How DHEA Supplements Affect Coagulation in Women Using Birth Control Pills

Contraceptive Usage Clinical Trial

— COC+DHEA  

Official title:

Effect of the Addition of an Oral Androgen (Dehydroepiandrosterone) on Hepatic Globulins in Users of an Antiandrogenic Combined Oral Contraceptive (Ethinyl Estradiol/Drospirenone)

Clinical Trial Details — Status: Completed

Administrative data

• NCT number: NCT03418363
• Other study ID #: OHSU IRB# 17651
• Status: Completed
• Phase: Phase 4
• Start date: January 16, 2018
• Est. completion date: December 11, 2019

Study information

• Verified date: January 2020
• Source: Oregon Health and Science University
• Contact: n/a
• Is FDA regulated: No
• Study type: Interventional

Clinical Trial Summary

A randomized study is to learn more about how a supplement called DHEA (dehydroepiandrosterone) affects clotting factors in women taking combined oral contraceptive pills. Current research suggests that the progestin hormone in a specific type of birth control pill may increase a woman's blood clot risk. However, it is unknown exactly how the progestin causes the increased risk. This study aims to learn if taking a daily dose of supplemental androgen (dehydroepiandrosterone, or DHEA) in addition to birth control pills containing DRSP affects proteins related to coagulation.

### [What you are asked to do]
Transcribe the trial listing word for word, starting at "A randomized study" and ending with "related to coagulation.". The records may be disregarded for this work.

### [Extracted material]
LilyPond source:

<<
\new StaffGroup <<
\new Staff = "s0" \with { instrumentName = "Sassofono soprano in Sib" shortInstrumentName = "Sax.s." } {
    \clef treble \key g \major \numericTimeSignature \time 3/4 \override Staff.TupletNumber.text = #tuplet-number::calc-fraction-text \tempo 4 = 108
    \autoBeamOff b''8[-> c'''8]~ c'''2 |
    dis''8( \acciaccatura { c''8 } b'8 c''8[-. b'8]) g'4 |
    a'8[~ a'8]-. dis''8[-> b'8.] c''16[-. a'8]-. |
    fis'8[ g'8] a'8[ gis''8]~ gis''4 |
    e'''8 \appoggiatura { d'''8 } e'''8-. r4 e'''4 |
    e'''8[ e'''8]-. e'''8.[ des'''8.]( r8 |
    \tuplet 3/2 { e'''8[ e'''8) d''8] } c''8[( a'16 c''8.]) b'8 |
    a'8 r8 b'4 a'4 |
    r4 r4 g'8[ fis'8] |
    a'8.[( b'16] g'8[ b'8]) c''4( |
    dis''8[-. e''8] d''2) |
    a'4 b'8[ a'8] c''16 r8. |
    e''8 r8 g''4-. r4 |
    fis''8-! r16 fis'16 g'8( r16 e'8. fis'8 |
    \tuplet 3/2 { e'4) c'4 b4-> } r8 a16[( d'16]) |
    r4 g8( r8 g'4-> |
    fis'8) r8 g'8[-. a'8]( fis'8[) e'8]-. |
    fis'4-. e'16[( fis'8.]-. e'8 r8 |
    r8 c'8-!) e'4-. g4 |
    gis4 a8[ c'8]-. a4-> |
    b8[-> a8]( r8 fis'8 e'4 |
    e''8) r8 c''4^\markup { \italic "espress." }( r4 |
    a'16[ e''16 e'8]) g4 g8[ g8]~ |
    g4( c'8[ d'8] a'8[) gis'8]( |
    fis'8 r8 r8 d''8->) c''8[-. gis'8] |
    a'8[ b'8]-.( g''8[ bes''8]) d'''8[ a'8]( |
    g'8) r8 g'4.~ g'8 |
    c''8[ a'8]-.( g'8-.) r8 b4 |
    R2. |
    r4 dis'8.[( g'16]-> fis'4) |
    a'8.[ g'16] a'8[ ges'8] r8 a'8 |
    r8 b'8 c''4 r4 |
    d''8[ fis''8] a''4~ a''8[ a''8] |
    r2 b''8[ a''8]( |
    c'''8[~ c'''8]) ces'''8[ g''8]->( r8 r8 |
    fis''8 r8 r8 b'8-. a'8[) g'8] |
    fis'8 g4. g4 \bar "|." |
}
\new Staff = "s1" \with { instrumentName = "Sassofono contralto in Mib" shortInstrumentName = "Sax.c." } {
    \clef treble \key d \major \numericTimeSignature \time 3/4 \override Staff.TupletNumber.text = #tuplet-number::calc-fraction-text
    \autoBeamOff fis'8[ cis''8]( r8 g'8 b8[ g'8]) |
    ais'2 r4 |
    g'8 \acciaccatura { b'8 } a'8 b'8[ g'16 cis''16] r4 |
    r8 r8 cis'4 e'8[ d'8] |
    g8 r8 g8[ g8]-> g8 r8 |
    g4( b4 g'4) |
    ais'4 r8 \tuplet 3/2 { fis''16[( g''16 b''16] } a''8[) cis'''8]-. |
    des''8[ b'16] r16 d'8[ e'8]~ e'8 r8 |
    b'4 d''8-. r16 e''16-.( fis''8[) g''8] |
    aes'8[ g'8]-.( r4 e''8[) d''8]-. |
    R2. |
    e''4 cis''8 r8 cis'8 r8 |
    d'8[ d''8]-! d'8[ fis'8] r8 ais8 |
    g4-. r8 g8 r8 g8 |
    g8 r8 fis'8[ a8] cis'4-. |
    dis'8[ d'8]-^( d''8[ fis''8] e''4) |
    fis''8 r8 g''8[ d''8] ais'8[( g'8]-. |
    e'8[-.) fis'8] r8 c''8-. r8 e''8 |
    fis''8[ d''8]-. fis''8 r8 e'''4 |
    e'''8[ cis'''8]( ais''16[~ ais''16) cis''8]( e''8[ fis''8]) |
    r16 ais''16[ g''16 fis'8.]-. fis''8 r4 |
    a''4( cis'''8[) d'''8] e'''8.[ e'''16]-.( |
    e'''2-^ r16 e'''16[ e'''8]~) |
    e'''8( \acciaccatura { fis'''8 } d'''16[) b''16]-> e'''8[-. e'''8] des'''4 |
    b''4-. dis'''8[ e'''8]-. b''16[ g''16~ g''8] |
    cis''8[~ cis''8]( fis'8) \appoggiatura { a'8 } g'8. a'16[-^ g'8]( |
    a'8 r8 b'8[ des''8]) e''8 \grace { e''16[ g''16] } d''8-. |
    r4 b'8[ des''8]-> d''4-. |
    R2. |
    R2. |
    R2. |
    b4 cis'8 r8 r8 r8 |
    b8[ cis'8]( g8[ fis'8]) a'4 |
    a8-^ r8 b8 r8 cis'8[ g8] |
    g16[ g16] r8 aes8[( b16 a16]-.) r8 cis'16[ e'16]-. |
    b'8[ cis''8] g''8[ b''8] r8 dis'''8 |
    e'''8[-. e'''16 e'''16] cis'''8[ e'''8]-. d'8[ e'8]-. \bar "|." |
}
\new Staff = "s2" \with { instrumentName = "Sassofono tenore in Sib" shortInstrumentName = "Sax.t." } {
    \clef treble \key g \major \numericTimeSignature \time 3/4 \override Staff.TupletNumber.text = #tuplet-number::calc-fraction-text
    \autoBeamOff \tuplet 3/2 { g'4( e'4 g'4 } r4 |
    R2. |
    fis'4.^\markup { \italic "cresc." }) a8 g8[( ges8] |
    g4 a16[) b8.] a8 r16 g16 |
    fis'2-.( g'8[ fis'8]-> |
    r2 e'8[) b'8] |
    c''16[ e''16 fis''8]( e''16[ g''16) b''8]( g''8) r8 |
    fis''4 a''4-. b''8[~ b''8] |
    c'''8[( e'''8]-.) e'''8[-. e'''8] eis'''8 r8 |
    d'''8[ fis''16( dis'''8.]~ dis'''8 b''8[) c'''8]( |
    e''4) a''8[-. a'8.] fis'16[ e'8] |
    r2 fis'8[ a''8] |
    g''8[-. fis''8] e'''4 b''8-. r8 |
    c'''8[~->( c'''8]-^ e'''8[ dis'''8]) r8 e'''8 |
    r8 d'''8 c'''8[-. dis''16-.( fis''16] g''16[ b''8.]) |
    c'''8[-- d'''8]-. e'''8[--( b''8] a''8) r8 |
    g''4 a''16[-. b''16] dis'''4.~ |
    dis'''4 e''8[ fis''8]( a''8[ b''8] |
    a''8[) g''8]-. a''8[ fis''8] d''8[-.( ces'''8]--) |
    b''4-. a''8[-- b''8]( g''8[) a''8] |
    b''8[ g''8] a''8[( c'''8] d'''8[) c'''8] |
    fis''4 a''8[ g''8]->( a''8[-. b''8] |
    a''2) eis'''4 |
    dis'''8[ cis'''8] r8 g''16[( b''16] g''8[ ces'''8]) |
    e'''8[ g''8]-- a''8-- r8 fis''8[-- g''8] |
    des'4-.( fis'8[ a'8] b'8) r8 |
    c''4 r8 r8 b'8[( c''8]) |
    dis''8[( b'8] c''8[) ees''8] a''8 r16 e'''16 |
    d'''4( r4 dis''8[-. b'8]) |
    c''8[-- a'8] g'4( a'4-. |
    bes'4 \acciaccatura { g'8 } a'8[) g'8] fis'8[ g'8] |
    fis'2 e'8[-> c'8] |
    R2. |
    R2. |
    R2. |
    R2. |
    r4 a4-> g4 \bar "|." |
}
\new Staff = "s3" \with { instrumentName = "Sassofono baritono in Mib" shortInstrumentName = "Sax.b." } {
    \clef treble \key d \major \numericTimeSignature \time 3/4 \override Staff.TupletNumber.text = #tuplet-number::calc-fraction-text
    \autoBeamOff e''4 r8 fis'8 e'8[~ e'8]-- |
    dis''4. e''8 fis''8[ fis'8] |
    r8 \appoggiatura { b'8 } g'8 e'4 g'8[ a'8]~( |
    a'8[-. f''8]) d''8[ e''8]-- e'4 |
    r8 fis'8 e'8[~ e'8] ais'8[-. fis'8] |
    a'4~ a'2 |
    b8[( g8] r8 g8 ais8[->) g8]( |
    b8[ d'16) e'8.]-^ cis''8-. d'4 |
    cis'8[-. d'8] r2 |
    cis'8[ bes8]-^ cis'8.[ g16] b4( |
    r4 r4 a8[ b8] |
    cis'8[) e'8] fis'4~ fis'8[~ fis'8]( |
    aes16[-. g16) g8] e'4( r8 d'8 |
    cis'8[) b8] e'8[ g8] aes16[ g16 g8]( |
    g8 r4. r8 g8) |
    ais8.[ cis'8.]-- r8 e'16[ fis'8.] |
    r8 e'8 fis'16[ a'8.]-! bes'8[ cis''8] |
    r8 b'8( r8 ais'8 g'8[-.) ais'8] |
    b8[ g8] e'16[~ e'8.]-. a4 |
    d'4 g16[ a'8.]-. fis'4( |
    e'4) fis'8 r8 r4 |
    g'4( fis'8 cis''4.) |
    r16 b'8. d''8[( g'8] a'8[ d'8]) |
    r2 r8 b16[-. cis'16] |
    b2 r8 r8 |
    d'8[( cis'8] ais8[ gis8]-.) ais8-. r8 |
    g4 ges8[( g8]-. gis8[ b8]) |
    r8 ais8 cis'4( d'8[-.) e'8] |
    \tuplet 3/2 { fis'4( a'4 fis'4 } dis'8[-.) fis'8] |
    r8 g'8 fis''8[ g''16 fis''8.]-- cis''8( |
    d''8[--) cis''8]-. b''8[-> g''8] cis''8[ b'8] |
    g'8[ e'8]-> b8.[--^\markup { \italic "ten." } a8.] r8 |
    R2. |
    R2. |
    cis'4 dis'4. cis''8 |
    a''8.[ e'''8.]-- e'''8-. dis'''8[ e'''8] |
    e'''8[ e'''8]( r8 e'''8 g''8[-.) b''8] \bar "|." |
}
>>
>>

### [Exercise output]
A randomized study is to learn more about how a supplement called DHEA (dehydroepiandrosterone) affects clotting factors in women taking combined oral contraceptive pills. Current research suggests that the progestin hormone in a specific type of birth control pill may increase a woman's blood clot risk. However, it is unknown exactly how the progestin causes the increased risk. This study aims to learn if taking a daily dose of supplemental androgen (dehydroepiandrosterone, or DHEA) in addition to birth control pills containing DRSP affects proteins related to coagulation.